Stored entries
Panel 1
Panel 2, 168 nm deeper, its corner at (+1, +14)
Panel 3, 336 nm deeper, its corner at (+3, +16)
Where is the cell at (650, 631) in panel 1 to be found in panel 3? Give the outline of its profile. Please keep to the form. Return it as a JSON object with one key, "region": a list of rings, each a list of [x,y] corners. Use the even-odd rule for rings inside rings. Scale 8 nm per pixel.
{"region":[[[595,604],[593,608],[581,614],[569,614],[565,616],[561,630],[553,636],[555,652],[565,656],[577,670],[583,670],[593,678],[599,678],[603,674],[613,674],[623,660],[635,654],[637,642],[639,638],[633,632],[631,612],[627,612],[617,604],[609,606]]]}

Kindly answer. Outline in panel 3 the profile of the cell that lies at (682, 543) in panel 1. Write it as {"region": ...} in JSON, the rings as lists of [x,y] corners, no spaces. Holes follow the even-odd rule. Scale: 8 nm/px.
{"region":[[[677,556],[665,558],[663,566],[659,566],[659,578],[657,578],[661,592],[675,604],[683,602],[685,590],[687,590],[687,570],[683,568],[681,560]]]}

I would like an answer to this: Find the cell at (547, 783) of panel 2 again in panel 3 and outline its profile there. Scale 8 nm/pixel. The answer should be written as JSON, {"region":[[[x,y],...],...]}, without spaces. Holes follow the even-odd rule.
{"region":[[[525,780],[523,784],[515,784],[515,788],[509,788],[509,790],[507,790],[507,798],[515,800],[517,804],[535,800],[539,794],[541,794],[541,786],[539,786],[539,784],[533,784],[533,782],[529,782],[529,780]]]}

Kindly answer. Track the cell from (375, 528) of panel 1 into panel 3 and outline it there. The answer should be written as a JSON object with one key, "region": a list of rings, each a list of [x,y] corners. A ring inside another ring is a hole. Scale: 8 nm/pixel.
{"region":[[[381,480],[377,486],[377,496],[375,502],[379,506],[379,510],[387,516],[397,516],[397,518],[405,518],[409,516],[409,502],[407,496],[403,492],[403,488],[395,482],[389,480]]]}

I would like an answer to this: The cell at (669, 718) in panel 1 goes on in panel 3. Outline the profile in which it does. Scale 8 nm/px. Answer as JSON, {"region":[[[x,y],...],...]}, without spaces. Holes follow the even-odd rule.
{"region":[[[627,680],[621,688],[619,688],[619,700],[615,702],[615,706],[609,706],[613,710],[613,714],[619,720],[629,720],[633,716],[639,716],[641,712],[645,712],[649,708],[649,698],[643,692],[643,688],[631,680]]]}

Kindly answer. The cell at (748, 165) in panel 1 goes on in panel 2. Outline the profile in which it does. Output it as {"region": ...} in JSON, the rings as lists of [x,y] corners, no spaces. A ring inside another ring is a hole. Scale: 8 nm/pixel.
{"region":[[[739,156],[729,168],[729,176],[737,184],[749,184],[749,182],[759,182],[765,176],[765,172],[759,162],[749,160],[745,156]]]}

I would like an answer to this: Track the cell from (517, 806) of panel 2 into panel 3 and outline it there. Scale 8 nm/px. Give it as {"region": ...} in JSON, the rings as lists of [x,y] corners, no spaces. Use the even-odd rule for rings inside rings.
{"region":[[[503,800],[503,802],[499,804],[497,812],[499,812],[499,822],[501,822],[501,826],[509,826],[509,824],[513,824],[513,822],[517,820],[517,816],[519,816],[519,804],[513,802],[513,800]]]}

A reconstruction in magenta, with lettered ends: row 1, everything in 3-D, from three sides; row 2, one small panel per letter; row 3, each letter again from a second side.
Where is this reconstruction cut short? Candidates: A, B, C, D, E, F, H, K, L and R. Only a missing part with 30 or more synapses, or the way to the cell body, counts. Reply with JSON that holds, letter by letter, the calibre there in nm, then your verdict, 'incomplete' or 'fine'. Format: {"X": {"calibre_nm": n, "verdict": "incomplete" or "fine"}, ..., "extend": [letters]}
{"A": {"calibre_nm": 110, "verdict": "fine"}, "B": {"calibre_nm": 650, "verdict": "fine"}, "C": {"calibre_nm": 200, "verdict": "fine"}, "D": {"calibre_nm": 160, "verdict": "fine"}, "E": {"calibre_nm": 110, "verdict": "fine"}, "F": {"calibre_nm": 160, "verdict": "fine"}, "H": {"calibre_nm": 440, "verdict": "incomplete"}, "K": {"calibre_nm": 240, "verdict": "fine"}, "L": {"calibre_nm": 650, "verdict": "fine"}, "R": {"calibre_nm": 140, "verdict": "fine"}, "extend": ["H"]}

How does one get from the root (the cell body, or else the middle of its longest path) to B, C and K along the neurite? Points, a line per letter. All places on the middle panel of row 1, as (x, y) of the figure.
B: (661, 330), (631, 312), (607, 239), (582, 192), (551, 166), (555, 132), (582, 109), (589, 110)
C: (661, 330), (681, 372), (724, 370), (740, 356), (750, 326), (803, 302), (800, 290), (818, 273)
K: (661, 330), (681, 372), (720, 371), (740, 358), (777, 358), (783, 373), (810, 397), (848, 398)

§ Task directions
Extract the data in full. Keep it word for word.

§ Response for this exercise
Panel 1
Panel 2, 168 nm deeper, its corner at (+1, +14)
Panel 3, 336 nm deeper, its corner at (+3, +16)
Where is the cell at (650, 631) in panel 1 to be found in panel 3? Give the outline of its profile. Please keep to the form. Return it as a JSON object with one key, "region": a list of rings, each a list of [x,y] corners. Use the even-odd rule for rings inside rings. Scale 8 nm per pixel.
{"region":[[[595,604],[593,608],[581,614],[569,614],[565,616],[561,630],[553,636],[555,652],[565,656],[577,670],[583,670],[593,678],[599,678],[603,674],[613,674],[623,660],[635,654],[637,642],[639,638],[633,632],[631,612],[627,612],[617,604],[609,606]]]}

Kindly answer. Outline in panel 3 the profile of the cell that lies at (682, 543) in panel 1. Write it as {"region": ...} in JSON, the rings as lists of [x,y] corners, no spaces. Holes follow the even-odd rule. Scale: 8 nm/px.
{"region":[[[677,556],[665,558],[663,566],[659,566],[659,578],[657,578],[661,592],[675,604],[683,602],[685,590],[687,590],[687,570],[683,568],[681,560]]]}

I would like an answer to this: Find the cell at (547, 783) of panel 2 again in panel 3 and outline its profile there. Scale 8 nm/pixel. The answer should be written as JSON, {"region":[[[x,y],...],...]}, without spaces. Holes follow the even-odd rule.
{"region":[[[525,780],[523,784],[515,784],[515,788],[509,788],[509,790],[507,790],[507,798],[515,800],[517,804],[535,800],[539,794],[541,794],[541,786],[539,786],[539,784],[533,784],[533,782],[529,782],[529,780]]]}

Kindly answer. Track the cell from (375, 528) of panel 1 into panel 3 and outline it there. The answer should be written as a JSON object with one key, "region": a list of rings, each a list of [x,y] corners. A ring inside another ring is a hole. Scale: 8 nm/pixel.
{"region":[[[381,480],[377,486],[377,496],[375,502],[379,506],[379,510],[387,516],[397,516],[397,518],[405,518],[409,516],[409,502],[407,496],[403,492],[403,488],[395,482],[389,480]]]}

I would like an answer to this: The cell at (669, 718) in panel 1 goes on in panel 3. Outline the profile in which it does. Scale 8 nm/px. Answer as JSON, {"region":[[[x,y],...],...]}, without spaces. Holes follow the even-odd rule.
{"region":[[[627,680],[621,688],[619,688],[619,700],[615,702],[615,706],[609,706],[613,710],[613,714],[619,720],[629,720],[633,716],[639,716],[641,712],[645,712],[649,708],[649,698],[643,692],[643,688],[631,680]]]}

Kindly answer. The cell at (748, 165) in panel 1 goes on in panel 2. Outline the profile in which it does. Output it as {"region": ...} in JSON, the rings as lists of [x,y] corners, no spaces. A ring inside another ring is a hole. Scale: 8 nm/pixel.
{"region":[[[739,156],[729,168],[729,176],[737,184],[749,184],[749,182],[759,182],[765,176],[765,172],[759,162],[749,160],[745,156]]]}

I would like an answer to this: Track the cell from (517, 806) of panel 2 into panel 3 and outline it there. Scale 8 nm/px. Give it as {"region": ...} in JSON, the rings as lists of [x,y] corners, no spaces. Use the even-odd rule for rings inside rings.
{"region":[[[503,800],[503,802],[499,804],[497,812],[499,812],[499,822],[501,822],[501,826],[509,826],[509,824],[513,824],[513,822],[517,820],[517,816],[519,816],[519,804],[513,802],[513,800]]]}

A reconstruction in magenta, with lettered ends: row 1, everything in 3-D, from three sides; row 2, one small panel per letter; row 3, each letter again from a second side.
Where is this reconstruction cut short? Candidates: A, B, C, D, E, F, H, K, L and R. Only a missing part with 30 or more synapses, or the way to the cell body, counts. Reply with JSON that holds, letter by letter, the calibre there in nm, then your verdict, 'incomplete' or 'fine'. Format: {"X": {"calibre_nm": n, "verdict": "incomplete" or "fine"}, ..., "extend": [letters]}
{"A": {"calibre_nm": 110, "verdict": "fine"}, "B": {"calibre_nm": 650, "verdict": "fine"}, "C": {"calibre_nm": 200, "verdict": "fine"}, "D": {"calibre_nm": 160, "verdict": "fine"}, "E": {"calibre_nm": 110, "verdict": "fine"}, "F": {"calibre_nm": 160, "verdict": "fine"}, "H": {"calibre_nm": 440, "verdict": "incomplete"}, "K": {"calibre_nm": 240, "verdict": "fine"}, "L": {"calibre_nm": 650, "verdict": "fine"}, "R": {"calibre_nm": 140, "verdict": "fine"}, "extend": ["H"]}

How does one get from the root (the cell body, or else the middle of its longest path) to B, C and K along the neurite? Points, a line per letter. All places on the middle panel of row 1, as (x, y) of the figure.
B: (661, 330), (631, 312), (607, 239), (582, 192), (551, 166), (555, 132), (582, 109), (589, 110)
C: (661, 330), (681, 372), (724, 370), (740, 356), (750, 326), (803, 302), (800, 290), (818, 273)
K: (661, 330), (681, 372), (720, 371), (740, 358), (777, 358), (783, 373), (810, 397), (848, 398)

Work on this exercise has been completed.